I think a forceful lawyer could make a damn good case of it anyway. But it is not likely to happen.
- It seems to me that in this particular instance there are a number of federal officials, in the military, the Justice Department, and even in the White House who could be facing multiple kidnapping charges. The idea that they were acting in good faith is absurd on its face.
--Les Enrages
4 comments:
I wrote a post today outlining the very obvious fact that the Military Commissions Act's alleged suspension of habeas is not only unconstitutional, it cannot be accorded the usual status of de facto law of the land pending a Supreme Court ruling otherwise.
Simply stated the Supreme Court already ruled against a similar suspension of the Great Writ back in Lincoln's time. Consider the reductio ad absurdum:
>If - a law can be passed, and stricken by the Supremes.
>And If - the legislature turns around and passes the same or similar law, knowing it to be unconstitutional.
>Then - giving said latter law even temporary weight would effectively strip the judiciary of all power, especially with respect to Article I, section 9 (which limits what the legislature can do.) Congress could simply keep passing the same unconstitutional law over and over, relying on its 'temporary authority' until it is again struck down.
I'm no lawyer, but I can parse a sentence. This looks like a QED to me. If so, every failure to provide habeas hearings would be prosecutable as cases of kidnapping. Am I missing something?
The failure of Congress to even come to a vote on the Habeas Restoration Act has got me riled up, generating three posts and one major update on the subject in the last week. This argument (or its precursor, anyway) is from the latest.

(Stored items)
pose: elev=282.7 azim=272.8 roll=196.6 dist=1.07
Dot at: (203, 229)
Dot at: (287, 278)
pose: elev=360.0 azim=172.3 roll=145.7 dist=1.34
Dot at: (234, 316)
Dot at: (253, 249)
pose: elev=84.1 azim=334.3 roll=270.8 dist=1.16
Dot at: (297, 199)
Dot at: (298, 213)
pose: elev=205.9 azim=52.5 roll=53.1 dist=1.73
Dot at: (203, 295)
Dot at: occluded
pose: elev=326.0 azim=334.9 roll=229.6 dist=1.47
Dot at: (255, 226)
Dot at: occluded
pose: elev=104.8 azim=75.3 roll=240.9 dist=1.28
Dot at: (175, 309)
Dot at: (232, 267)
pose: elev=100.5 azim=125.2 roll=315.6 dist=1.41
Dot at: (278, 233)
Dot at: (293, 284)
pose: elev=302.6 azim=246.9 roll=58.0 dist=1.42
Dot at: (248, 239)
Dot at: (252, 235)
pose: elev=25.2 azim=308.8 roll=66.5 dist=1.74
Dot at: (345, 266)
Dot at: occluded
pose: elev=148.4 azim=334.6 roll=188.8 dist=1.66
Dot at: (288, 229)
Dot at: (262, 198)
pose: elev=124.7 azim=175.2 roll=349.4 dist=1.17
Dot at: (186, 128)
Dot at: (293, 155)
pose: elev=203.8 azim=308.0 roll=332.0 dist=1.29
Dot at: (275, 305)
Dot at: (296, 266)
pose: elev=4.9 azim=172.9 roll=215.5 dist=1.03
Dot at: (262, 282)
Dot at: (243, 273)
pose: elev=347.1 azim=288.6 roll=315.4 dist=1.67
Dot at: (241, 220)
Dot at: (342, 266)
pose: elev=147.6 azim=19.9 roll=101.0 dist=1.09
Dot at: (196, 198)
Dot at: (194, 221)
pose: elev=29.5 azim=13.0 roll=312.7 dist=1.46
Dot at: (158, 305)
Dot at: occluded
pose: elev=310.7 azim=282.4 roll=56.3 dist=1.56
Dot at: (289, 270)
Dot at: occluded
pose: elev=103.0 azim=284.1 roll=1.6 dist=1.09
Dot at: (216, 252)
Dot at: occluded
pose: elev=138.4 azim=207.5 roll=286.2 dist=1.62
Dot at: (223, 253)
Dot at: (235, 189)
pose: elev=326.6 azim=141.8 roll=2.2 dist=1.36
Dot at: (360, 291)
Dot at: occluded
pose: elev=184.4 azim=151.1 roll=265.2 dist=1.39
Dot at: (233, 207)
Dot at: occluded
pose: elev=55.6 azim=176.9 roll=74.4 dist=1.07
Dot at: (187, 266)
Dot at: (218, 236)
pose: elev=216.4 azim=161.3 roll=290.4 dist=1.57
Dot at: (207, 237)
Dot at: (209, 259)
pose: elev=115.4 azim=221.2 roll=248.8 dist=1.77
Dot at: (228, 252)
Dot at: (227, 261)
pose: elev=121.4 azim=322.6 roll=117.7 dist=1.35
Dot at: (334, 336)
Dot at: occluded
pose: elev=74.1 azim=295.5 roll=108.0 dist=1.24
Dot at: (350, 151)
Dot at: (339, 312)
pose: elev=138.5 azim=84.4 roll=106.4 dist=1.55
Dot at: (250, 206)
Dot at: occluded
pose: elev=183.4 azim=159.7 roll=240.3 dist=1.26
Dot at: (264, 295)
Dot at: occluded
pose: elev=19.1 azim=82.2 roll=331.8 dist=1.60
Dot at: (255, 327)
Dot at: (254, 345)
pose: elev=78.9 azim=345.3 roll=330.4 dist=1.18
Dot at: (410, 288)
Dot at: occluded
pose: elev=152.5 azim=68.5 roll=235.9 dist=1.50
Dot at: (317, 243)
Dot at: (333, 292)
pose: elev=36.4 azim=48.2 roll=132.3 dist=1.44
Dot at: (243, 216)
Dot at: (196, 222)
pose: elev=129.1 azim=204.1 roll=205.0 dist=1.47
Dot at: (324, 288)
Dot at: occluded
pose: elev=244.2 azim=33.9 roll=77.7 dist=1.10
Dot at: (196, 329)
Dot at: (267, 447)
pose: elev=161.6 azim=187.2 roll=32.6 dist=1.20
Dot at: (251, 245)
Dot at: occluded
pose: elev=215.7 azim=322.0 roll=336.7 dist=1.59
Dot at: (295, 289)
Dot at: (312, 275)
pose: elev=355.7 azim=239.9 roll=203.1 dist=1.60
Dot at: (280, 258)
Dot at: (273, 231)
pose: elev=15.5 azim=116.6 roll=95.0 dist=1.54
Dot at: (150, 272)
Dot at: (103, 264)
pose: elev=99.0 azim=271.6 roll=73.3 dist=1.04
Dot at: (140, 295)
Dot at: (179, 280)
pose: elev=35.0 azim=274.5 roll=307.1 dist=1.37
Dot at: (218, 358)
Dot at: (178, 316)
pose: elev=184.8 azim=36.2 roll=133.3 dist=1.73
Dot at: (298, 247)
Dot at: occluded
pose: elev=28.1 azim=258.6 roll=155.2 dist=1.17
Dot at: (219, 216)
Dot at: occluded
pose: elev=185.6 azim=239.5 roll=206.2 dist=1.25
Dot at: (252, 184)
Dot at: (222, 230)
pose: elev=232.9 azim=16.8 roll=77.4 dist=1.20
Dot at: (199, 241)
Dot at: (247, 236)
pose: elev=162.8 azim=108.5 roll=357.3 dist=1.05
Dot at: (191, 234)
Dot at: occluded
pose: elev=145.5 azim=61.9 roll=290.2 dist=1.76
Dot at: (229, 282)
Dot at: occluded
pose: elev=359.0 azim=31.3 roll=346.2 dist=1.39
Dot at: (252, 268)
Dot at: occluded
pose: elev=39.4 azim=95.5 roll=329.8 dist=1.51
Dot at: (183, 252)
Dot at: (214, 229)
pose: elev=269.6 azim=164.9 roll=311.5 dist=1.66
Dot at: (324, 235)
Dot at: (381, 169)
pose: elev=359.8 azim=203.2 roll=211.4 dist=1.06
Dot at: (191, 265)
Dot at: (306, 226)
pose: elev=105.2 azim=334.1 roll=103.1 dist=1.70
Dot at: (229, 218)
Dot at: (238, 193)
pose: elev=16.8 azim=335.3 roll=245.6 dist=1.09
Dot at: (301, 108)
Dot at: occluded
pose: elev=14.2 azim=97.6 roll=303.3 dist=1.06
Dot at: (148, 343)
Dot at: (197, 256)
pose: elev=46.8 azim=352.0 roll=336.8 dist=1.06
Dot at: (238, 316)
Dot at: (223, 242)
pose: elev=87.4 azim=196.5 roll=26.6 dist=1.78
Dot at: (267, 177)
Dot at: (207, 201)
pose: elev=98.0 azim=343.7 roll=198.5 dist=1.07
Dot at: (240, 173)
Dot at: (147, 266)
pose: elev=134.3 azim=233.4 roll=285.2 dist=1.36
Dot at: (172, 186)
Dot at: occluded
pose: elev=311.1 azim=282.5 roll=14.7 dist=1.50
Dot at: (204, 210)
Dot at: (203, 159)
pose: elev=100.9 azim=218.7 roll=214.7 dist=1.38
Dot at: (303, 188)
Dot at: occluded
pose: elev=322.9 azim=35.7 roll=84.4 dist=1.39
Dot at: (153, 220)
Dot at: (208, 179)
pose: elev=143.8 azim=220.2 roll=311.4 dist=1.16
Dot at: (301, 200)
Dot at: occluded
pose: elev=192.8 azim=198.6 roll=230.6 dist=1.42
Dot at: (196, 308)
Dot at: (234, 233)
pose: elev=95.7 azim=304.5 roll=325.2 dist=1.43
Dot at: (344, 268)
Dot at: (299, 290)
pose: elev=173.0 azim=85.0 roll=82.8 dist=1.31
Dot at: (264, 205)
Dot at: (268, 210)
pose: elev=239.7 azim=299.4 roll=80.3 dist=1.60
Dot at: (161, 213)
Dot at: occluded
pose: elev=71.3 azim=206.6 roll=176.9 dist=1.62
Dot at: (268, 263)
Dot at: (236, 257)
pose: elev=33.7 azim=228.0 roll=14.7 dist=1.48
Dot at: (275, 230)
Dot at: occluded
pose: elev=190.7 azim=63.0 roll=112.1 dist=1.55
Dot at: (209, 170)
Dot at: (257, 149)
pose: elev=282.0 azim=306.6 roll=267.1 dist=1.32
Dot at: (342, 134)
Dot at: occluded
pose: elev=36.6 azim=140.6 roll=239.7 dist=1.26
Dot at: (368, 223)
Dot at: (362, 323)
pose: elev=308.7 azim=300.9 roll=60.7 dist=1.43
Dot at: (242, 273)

PARTS OF THE EXERCISE:
A) In the entries, switch "pose" to "camera" in the part that opens with the line containing "pose: elev=205.9 azim=52.5" and closes with the line containing "Dot at: (194, 221)". Write that part out again with nothing else changed.
B) Continue the blog excerpt on habeas corpus and the Military Commissions Act from where it stops.

PER-TASK ANSWERS:
A)
camera: elev=205.9 azim=52.5 roll=53.1 dist=1.73
Dot at: (203, 295)
Dot at: occluded
camera: elev=326.0 azim=334.9 roll=229.6 dist=1.47
Dot at: (255, 226)
Dot at: occluded
camera: elev=104.8 azim=75.3 roll=240.9 dist=1.28
Dot at: (175, 309)
Dot at: (232, 267)
camera: elev=100.5 azim=125.2 roll=315.6 dist=1.41
Dot at: (278, 233)
Dot at: (293, 284)
camera: elev=302.6 azim=246.9 roll=58.0 dist=1.42
Dot at: (248, 239)
Dot at: (252, 235)
camera: elev=25.2 azim=308.8 roll=66.5 dist=1.74
Dot at: (345, 266)
Dot at: occluded
camera: elev=148.4 azim=334.6 roll=188.8 dist=1.66
Dot at: (288, 229)
Dot at: (262, 198)
camera: elev=124.7 azim=175.2 roll=349.4 dist=1.17
Dot at: (186, 128)
Dot at: (293, 155)
camera: elev=203.8 azim=308.0 roll=332.0 dist=1.29
Dot at: (275, 305)
Dot at: (296, 266)
camera: elev=4.9 azim=172.9 roll=215.5 dist=1.03
Dot at: (262, 282)
Dot at: (243, 273)
camera: elev=347.1 azim=288.6 roll=315.4 dist=1.67
Dot at: (241, 220)
Dot at: (342, 266)
camera: elev=147.6 azim=19.9 roll=101.0 dist=1.09
Dot at: (196, 198)
Dot at: (194, 221)

B)
I have always agreed with you Len on one important point. The Bush administration and indeed the entire Republican party are a criminal organization under the RICO statutes. They should all be prosecuted to the full extent of the law, no matter how high or what their position. The legal case seems to be the easy part, approaching a slam dunk. Generating the political will, especially in the spineless Democratic party (who would do well to consider joining phylum chordata) is the hard part.
Sad,
I agree completely with your analysis of the recent history of the "great writ". Indeed, I am still shocked that Congress would pass the same crap, literally, in the face of precedent. At the heart of that is Bush's contempt for the court except, of course, for those 5-4 decisions that support him, Bush v Gore, being the most notorious.
Bush would like nothing better than to dispense with both Congress and Court. He would rule by decree. And might as well as long as both merely rubber stamp him though law and precedent would dictate otherwise.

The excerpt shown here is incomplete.